Not too long ago, Audemars Piguet has had quite a lot of sizzling information headlines – unprecedented revenues, quitting the SIHH, new technological partnerships. We determined that it was time for us to maneuver to Le Brassus and have a very good discuss with the one individual to reply our questions: François-Henry Bennahmias, CEO of Audemars Piguet. It isn’t the primary time we’re in dialog with François-Henry – see right here, right here and right here – and every time, his straight discuss brings the precise solutions. In the present day’s video interview (viewable on high of this text) is stuffed with fascinating info and observations.
With out going an excessive amount of into the small print concerning the interview – we depart this to François-Henry – there are a number of vital subjects that we wished to make clear about Audemars Piguet.
1 billion Swiss Francs income – Though François-Henry Bennahmias emphasizes the truth that this quantity wasn’t the end-goal of the model’s technique, no one can overlook this spectacular efficiency. What’s fascinating is that this improve in turnover has been achieved with a continuing manufacturing (round 40,000 watches a 12 months), which means that AP is producing extra complicated and dearer items, with a bigger price ticket per watch.
Audemars Piguet pulling out of the SIHH – As we reported on this article, AP (alongside RM) gained’t be exhibiting on the SIHH as of 2020. Within the video, Mr Bennahmias explains the explanations for this departure. Since AP has drastically lowered the variety of multi-brand retailers in pursuit of upper integration (with brand-controlled shops), the idea of this SIHH (which is to current collections to those retailers) isn’t appropriate anymore for AP. Additionally, the model needs to have extra management over the introduction of watches all through your complete 12 months, as a substitute of firing dozens of items all of sudden in January. The ultimate cause, which has already been articulated by the Swatch Group (when it determined to depart Baselworld) was to have direct entry to ultimate clients – which implies native occasions to current new watches not solely to retailers and the press but additionally to collectors.

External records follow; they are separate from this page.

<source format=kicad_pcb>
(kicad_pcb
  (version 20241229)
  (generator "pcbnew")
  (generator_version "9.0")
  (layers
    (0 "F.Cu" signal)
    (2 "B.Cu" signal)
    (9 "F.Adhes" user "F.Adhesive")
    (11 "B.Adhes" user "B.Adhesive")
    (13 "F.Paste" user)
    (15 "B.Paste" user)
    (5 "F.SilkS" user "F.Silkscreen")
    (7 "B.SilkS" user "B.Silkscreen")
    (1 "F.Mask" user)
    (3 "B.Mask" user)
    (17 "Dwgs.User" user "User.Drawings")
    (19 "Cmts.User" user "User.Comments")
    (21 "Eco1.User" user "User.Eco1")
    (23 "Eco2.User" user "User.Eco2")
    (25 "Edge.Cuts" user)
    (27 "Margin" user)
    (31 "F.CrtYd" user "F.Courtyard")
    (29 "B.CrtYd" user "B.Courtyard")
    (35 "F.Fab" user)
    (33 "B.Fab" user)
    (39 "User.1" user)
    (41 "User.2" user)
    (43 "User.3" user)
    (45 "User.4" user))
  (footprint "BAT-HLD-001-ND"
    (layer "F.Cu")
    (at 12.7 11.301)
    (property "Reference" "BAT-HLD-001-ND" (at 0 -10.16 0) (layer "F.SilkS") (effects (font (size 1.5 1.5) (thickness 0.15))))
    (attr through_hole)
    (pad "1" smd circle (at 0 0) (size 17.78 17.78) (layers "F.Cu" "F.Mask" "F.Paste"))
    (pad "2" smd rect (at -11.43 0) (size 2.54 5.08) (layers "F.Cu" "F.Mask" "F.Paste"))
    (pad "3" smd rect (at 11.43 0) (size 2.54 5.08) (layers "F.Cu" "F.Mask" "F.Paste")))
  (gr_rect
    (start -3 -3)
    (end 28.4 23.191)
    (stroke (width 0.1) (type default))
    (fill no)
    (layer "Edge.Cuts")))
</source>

Licensed Pre-Owned watches – An vital step for the model, which has, so far, saved relatively quiet on the subject, is the introduction of an authorized pre-owned programme contained in the distribution community. Nonetheless present process a take a look at interval, which means AP is now, in chosen official boutiques, promoting second-hand watches.

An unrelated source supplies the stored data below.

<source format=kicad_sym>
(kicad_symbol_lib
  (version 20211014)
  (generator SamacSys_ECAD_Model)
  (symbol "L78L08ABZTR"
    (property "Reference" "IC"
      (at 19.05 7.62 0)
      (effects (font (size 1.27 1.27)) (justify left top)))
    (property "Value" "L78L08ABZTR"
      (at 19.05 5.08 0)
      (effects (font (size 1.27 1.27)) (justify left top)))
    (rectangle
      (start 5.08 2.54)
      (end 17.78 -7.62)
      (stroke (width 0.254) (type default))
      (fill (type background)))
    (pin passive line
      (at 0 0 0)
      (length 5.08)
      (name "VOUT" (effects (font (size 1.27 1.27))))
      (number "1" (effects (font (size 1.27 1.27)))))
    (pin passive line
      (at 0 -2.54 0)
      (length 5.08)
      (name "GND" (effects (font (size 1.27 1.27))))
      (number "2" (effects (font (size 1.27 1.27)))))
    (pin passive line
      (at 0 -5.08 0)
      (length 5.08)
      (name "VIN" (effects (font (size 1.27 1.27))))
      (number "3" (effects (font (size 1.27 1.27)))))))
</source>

Swatch Group x Audemars Piguet hairspring collaboration – Not too long ago, the Swatch Group and Audemars Piguet introduced a technological partnership for the manufacturing of hairsprings. Whereas everyone knows that magnetism is a crucial challenge for watchmakers, an answer was present in silicon. But, AP has all the time refused to make use of this expertise (arguing that it gained’t be an appropriate resolution sooner or later and that silicon is a short lived resolution). Because of this, AP and Swatch Group have teamed as much as create a brand new antimagnetic alloy for hairsprings – a contemporary resolution that’s nonetheless based mostly on conventional supplies and that can be appropriate for the approaching many years.
We depart the ground to François-Henry Bennahmias, CEO of Audemars Piguet, who solutions all these questions in our video on the high of this text.
Extra particulars on www.audemarspiguet.com.